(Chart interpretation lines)
══════

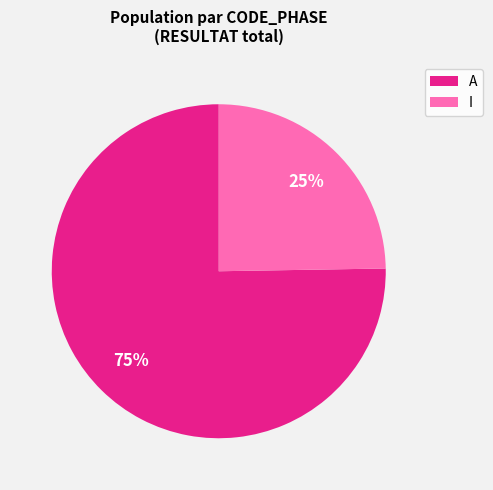

Rank the categories by value from lowest to highest.

I, A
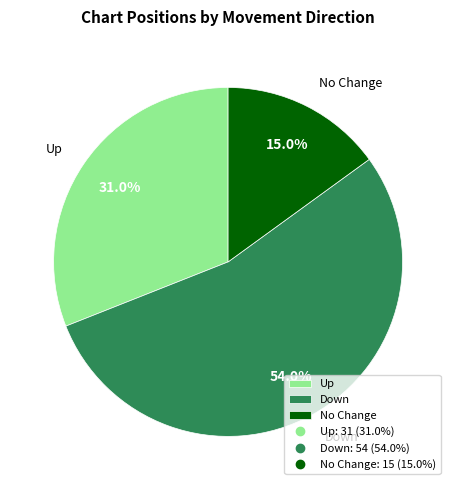

Is there any slice that represents more than half of the pie?

Yes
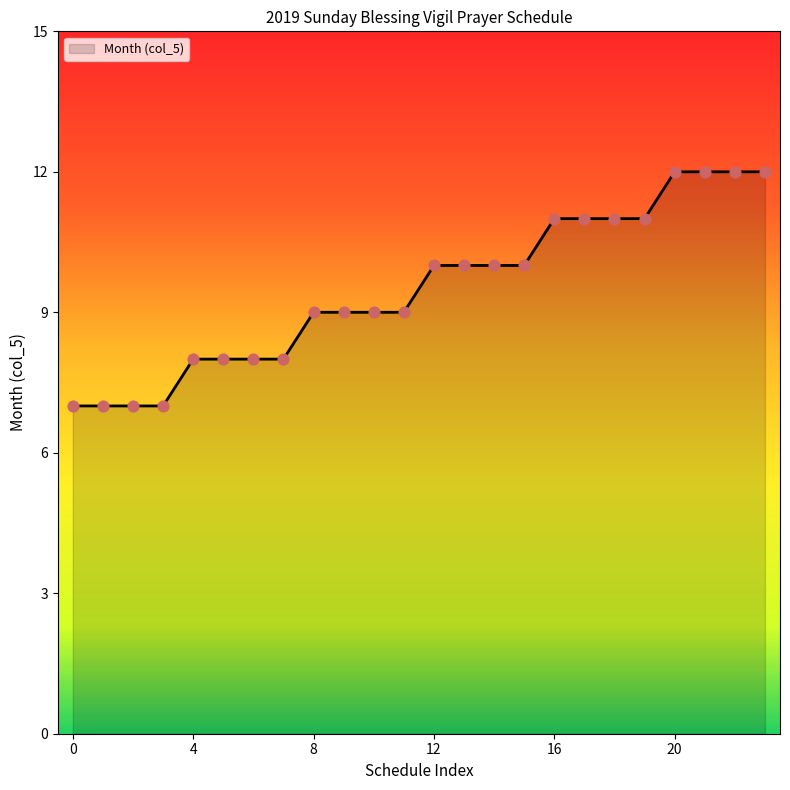

What is the smallest value displayed?

7.0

══════

(Task requirements)
Reproduce all of the lines above word for word, omitting the pictures.

(Answer below)
Rank the categories by value from lowest to highest.

I, A

Is there any slice that represents more than half of the pie?

Yes

What is the smallest value displayed?

7.0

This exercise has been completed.